Be Your Best Witness in Your Divorce

Posted on Mar 26, 2013 by Katie Carter

If you have to go to court in your divorce case, you’re probably pretty nervous. Most people haven’t been to court ever before, unless they had some sort of minor traffic infraction, and being in front of a judge is intimidating. You know that he’s going to hear some of the most intimate details of your life, and he is going to make some sort of judgment based on what he hears. It’s enough to make anybody suffer a sleepless night or two.

In most cases, your attorney will be able to reach a settlement before your hearing. A lot of times, especially with pendente lite hearings, the attorneys reach a settlement outside the courtroom. You could get all dressed up, go to court, settle your case to your satisfaction, and all your worrying would be for nothing. It’s a pretty likely scenario, because judges really do prefer when people are able to settle their disputes between themselves. It makes sense, after all, because you’re more likely to be satisfied and reach a fair conclusion if the two of you are responsible for reaching an agreement yourselves.

In the rare case that you actually make it in front of the judge, you’ll need to be prepared to testify. It’s intimidating, but if you follow these tips, you’ll help make sure that you come off well in front of the judge.

  1. Be calm.

Take a deep breath. Your attorney and your husband’s attorney will have an opportunity to ask you questions, but don’t let it work you up. You’re not on trial here; the judge is just trying to ascertain the facts. When your attorney asks you a question, answer it. When your husband’s attorney asks you a question, make sure you understand it, pause and give your attorney an opportunity to make an objection, and then answer it.

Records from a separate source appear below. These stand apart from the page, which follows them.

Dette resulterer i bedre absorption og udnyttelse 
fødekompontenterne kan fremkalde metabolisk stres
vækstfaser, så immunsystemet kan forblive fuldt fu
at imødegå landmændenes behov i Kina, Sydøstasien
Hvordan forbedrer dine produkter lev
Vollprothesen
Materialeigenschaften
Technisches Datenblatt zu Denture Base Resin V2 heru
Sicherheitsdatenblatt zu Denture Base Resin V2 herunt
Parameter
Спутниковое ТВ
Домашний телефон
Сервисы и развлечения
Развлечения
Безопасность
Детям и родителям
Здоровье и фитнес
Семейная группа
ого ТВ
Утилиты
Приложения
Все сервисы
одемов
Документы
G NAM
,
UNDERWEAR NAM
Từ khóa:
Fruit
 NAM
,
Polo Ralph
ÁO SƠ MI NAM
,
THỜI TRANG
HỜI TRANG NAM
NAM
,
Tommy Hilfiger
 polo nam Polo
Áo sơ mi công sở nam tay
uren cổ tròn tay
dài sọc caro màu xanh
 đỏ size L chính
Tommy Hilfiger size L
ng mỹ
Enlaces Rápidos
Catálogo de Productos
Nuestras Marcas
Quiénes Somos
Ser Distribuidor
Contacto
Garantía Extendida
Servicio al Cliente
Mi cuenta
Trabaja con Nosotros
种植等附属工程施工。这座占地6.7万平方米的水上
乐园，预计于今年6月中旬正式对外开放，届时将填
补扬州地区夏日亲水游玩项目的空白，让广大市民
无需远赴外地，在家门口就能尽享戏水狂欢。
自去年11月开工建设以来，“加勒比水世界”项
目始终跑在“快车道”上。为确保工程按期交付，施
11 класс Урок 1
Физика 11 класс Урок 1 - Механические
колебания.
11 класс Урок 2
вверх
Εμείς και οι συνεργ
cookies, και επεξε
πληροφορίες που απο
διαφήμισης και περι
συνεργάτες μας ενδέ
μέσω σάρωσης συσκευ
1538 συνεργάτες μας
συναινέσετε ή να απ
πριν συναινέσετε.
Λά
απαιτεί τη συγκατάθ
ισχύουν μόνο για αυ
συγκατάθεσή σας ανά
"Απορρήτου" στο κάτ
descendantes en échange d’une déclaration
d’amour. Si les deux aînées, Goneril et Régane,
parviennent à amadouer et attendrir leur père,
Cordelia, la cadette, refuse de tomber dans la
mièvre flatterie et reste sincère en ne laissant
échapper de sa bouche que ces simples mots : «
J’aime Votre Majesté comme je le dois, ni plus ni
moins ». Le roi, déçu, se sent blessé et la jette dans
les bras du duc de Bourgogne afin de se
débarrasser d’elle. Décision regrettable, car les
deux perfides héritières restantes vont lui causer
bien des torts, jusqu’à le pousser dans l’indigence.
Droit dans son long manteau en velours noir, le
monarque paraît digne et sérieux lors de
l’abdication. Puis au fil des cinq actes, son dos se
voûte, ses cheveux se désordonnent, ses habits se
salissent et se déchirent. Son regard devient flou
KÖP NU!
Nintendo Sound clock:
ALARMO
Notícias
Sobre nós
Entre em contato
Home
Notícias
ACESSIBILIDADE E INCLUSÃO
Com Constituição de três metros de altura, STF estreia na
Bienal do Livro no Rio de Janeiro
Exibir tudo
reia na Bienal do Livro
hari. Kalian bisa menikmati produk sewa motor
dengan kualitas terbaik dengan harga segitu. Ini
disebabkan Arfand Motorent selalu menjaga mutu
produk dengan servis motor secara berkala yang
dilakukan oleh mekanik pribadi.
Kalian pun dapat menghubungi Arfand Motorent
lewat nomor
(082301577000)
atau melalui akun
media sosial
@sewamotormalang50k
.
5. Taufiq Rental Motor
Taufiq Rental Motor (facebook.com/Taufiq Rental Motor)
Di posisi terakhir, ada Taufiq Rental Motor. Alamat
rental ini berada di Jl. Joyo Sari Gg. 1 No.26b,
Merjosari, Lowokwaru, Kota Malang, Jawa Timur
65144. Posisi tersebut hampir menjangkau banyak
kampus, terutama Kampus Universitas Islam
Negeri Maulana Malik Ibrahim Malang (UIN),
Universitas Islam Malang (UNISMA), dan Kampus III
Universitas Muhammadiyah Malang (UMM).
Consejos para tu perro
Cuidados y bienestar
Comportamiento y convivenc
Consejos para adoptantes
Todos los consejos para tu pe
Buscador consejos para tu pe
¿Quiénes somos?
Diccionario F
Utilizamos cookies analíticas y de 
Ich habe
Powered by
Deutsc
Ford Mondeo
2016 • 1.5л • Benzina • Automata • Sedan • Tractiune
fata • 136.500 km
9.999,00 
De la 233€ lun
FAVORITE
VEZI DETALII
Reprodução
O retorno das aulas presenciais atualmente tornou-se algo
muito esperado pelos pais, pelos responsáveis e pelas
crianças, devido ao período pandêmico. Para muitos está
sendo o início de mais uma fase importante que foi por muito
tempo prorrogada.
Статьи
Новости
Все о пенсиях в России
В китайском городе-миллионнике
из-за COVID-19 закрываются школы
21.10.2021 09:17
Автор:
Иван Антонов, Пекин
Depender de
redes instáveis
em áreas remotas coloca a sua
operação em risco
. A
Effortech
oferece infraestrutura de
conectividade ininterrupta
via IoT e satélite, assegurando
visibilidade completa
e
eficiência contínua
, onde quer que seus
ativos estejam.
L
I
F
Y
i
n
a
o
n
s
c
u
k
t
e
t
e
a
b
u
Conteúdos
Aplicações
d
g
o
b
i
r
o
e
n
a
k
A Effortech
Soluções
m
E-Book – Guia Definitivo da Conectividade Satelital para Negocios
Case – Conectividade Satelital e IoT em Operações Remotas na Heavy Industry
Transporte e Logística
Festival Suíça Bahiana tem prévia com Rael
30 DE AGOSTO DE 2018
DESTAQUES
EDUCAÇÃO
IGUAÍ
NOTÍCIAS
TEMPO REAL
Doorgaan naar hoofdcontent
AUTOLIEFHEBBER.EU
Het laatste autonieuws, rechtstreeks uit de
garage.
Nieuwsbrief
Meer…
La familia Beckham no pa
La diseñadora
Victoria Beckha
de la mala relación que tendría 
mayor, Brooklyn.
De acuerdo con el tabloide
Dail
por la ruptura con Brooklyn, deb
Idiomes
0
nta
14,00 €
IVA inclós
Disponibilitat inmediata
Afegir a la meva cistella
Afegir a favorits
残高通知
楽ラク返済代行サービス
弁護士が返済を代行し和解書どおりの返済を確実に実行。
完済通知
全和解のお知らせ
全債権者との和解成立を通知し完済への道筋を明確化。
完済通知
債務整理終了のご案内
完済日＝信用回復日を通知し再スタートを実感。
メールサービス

Crying won’t help, and neither will launching into a passive aggressive discussion about all the ways your husband has failed you and the family. Remember: divorce isn’t so much about fault. To the judge, divorce is a business transaction.

  1. Don’t overshare.

Answer the question, and nothing but the question. Don’t add extra information. If you can get away with a “yes,” or a “no,” that’s ideal. Don’t give the other attorney extra ammunition.

  1. Don’t get defensive.

You’re going to hear things that you don’t like. React calmly, coolly, and professionally. Remember that the judge is watching you and making decisions all the time.

  1. Don’t make faces when he’s testifying.

You also need to remember that you are making an impression on the judge even when you aren’t on the witness stand. If you’re sucking your teeth, rolling your eyes, making exasperated hand gestures, or scribbling furiously on your attorney’s notepad during your husband’s testimony, you’re going to like a little unglued.

I understand that it can be difficult to go into court and act like you’re fine when you’re going through a traumatic life transition. You’ve got a lot of competing emotions, and you’re afraid for the future. Your husband hasn’t always behaved honorably towards you, and you’re angry, hurt, scared, and frustrated. You still have to remember that the judge doesn’t feel any of those things, and will probably not understand if you’re hysterical in the middle of his courtroom. Remember that you’re always making an impression, and that the pressure is on you to make sure it’s a good one.